** YOUR ASSIGNMENT **
Reproduce the text of all the records below word for word, leaving the pictures out of your answer.

:: AVAILABLE RECORDS ::

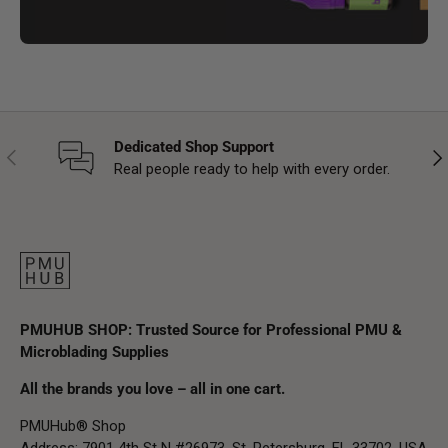
Dedicated Shop Support
Previous
Nex
Real people ready to help with every order.
PMUHUB SHOP: Trusted Source for Professional PMU &
Microblading Supplies
All the brands you love – all in one cart.
PMUHub® Shop
Address: 7901 4th St N #26973, St. Petersburg, FL 33702, USA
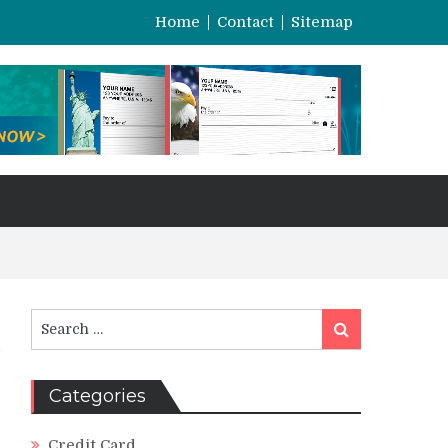
Home
Contact
Sitemap
Search
Search
for:
Categories
Credit Card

:::

** RESPONSE BELOW **
Dedicated Shop Support
Previous
Nex
Real people ready to help with every order.
PMUHUB SHOP: Trusted Source for Professional PMU &
Microblading Supplies
All the brands you love – all in one cart.
PMUHub® Shop
Address: 7901 4th St N #26973, St. Petersburg, FL 33702, USA
Home
Contact
Sitemap
Search
Search
for:
Categories
Credit Card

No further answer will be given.